## TASK TO CARRY OUT
Set every record down again exactly. Do not carry over the pictures.

## RECORDS TO PROCESS
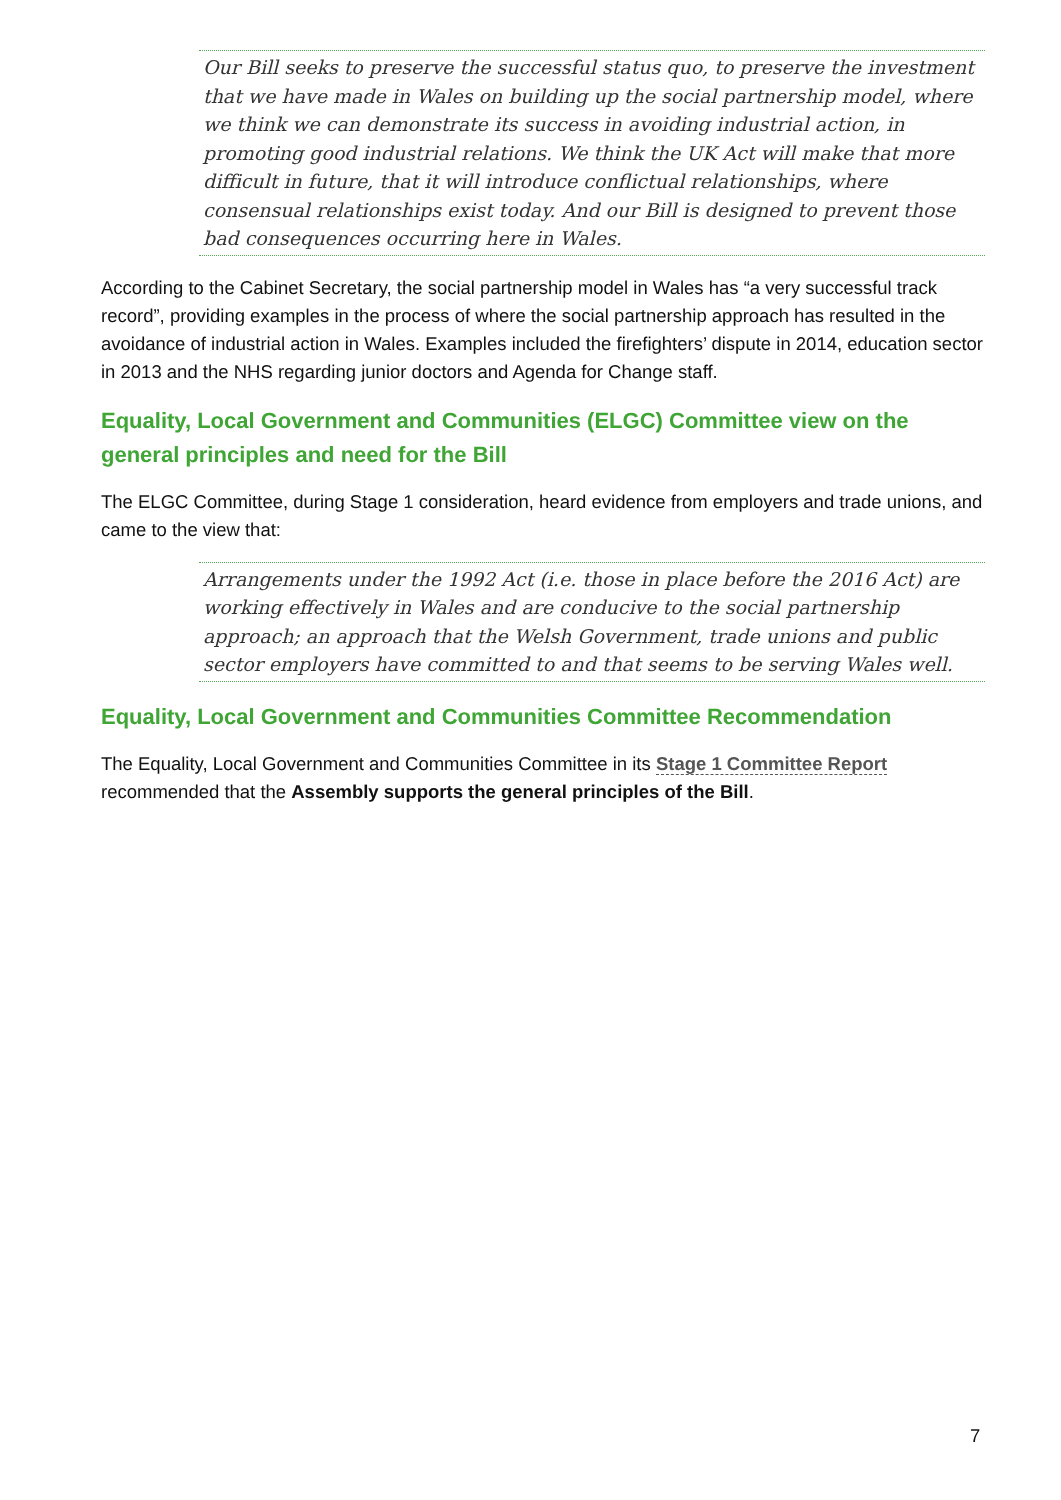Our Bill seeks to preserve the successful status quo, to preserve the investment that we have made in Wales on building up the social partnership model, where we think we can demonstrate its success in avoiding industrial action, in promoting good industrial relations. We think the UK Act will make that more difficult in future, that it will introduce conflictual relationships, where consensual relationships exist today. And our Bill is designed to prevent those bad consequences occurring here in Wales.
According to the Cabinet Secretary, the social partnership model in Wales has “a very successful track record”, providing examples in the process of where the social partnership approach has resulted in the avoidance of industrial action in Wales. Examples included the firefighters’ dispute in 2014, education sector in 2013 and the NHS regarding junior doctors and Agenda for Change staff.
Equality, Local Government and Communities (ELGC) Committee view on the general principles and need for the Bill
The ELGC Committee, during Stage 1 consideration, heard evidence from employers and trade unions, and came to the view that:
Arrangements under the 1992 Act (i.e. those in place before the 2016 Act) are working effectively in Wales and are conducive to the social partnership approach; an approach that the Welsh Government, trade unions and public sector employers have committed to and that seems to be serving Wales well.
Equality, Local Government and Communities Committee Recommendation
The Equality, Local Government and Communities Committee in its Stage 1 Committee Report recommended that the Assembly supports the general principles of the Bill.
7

## ANSWER
Our Bill seeks to preserve the successful status quo, to preserve the investment that we have made in Wales on building up the social partnership model, where we think we can demonstrate its success in avoiding industrial action, in promoting good industrial relations. We think the UK Act will make that more difficult in future, that it will introduce conflictual relationships, where consensual relationships exist today. And our Bill is designed to prevent those bad consequences occurring here in Wales.
According to the Cabinet Secretary, the social partnership model in Wales has “a very successful track record”, providing examples in the process of where the social partnership approach has resulted in the avoidance of industrial action in Wales. Examples included the firefighters’ dispute in 2014, education sector in 2013 and the NHS regarding junior doctors and Agenda for Change staff.
Equality, Local Government and Communities (ELGC) Committee view on the general principles and need for the Bill
The ELGC Committee, during Stage 1 consideration, heard evidence from employers and trade unions, and came to the view that:
Arrangements under the 1992 Act (i.e. those in place before the 2016 Act) are working effectively in Wales and are conducive to the social partnership approach; an approach that the Welsh Government, trade unions and public sector employers have committed to and that seems to be serving Wales well.
Equality, Local Government and Communities Committee Recommendation
The Equality, Local Government and Communities Committee in its Stage 1 Committee Report recommended that the Assembly supports the general principles of the Bill.
7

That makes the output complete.